WERMAN: Well, let's talk about some of those different histories. I mean, the US health care system is kind of like the Titanic. And as you say, there's really no time for this country to dry dock it and kind of retool, but countries like Switzerland and Canada did not have these little accidents of history and they actually kind of sat down and create universal health care many years later after World War II. How did they pull it off?
GAWANDE: Switzerland, for example, was a country that escaped World War II without the devastation that forced other countries like Britain and France to have to rebuild their health systems. So what they had in Switzerland instead was a very slowly developing locally based system of commercial health insurance plans, not that different from the United States.
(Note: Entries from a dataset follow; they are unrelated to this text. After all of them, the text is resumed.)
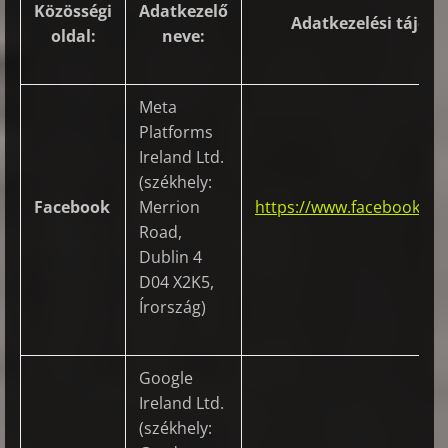
Közösségi
Adatkezelő
Adatkezelési tájéko
oldal:
neve:
Meta
Platforms
Ireland Ltd.
(székhely:
Facebook
Merrion
https://www.facebook.co
Road,
Dublin 4
D04 X2K5,
Írország)
Google
Ireland Ltd.
(székhely:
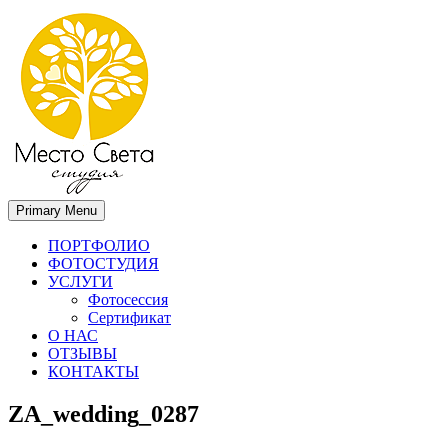
Primary Menu
Место света. Свадебный фотограф в Орле Апальков Вячеслав
Свадебный фотограф в Орле
ПОРТФОЛИО
ФОТОСТУДИЯ
УСЛУГИ
Фотосессия
Сертификат
О НАС
ОТЗЫВЫ
КОНТАКТЫ
ZA_wedding_0287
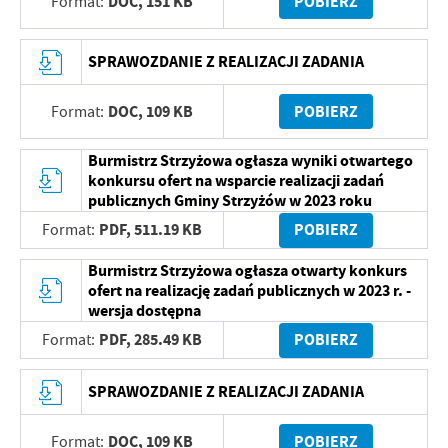
DOC,
151 KB
POBIERZ
Format:
SPRAWOZDANIE Z REALIZACJI ZADANIA
DOC,
109 KB
POBIERZ
Format:
Burmistrz Strzyżowa ogłasza wyniki otwartego
konkursu ofert na wsparcie realizacji zadań
publicznych Gminy Strzyżów w 2023 roku
PDF,
511.19 KB
POBIERZ
Format:
Burmistrz Strzyżowa ogłasza otwarty konkurs
ofert na realizację zadań publicznych w 2023 r. -
wersja dostępna
PDF,
285.49 KB
POBIERZ
Format:
SPRAWOZDANIE Z REALIZACJI ZADANIA
DOC,
109 KB
POBIERZ
Format:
And by 1994, when there was enough problems with people – just terrible stories of people who were falling between the gaps because the insurance companies weren't covering very well, because some people didn't have coverage and were simply not able to get the right kind of care, they reformed the health system. But again, they built on what they had. They had no experience in public insurance, and so what they did was mandated that everybody have a private health insurance plan, but they also provided subsidies and regulations that limited the cost to consumers to no more than about 10 percent of income.
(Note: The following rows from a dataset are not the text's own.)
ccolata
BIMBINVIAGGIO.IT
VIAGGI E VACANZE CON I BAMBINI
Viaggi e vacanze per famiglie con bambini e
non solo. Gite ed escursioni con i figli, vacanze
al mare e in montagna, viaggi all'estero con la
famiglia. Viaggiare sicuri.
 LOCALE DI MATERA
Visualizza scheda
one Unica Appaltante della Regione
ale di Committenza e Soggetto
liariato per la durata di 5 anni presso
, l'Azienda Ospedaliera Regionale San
WERMAN: So what for you is the big picture, then? I mean, what do the histories of the health care systems in the countries you've studied tell us about how the US should go about providing universal health care?
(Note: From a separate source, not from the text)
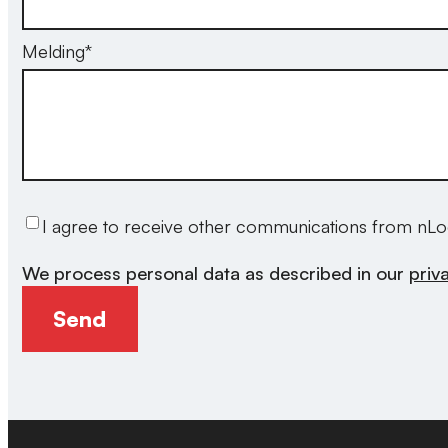
Melding
*
I agree to receive other communications from nLo
We process personal data as described in our
priv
GAWANDE: What I came away realizing is that everywhere looked to themselves to build on what they have. And if we did the same thing, if we looked to build on what we have, what we have are actually a series of reasonable choices. For example, we have a veterans' health system that already runs 1200 hospitals, that has in recent studies not only the lowest costs per person of health care, but actually the highest quality results that we have – higher quality than people see through Medicare or through many private insurance plans. And one option is to open that up and let other people join it. A second option is to open Medicare or Medicaid government programs that have been generally popular and successful. A third option is to do something like what Massachusetts has done, which is to open private insurers to the public and in fact require people to obtain insurance through that kind of option, but subsidize it heavily especially for the poor. Any of those options can actually be made to work and be made to work quite quickly. But it's expanding the programs that we have and choosing the ones we think work the best, rather than imagining that what we'll do is just blow up the existing system and put a new one in place.
WERMAN: Atul Gawande's article, “Getting There from Here†is in the January 26th edition of The New Yorker. Dr. Gawande is a surgeon at the Brigham and Women's Hospital and the Dana Farber Cancer Institute. He also served as a senior health policy advisor in the Clinton presidential campaign and White House from 1992 to 1993. Dr. Gawande, thank you very much.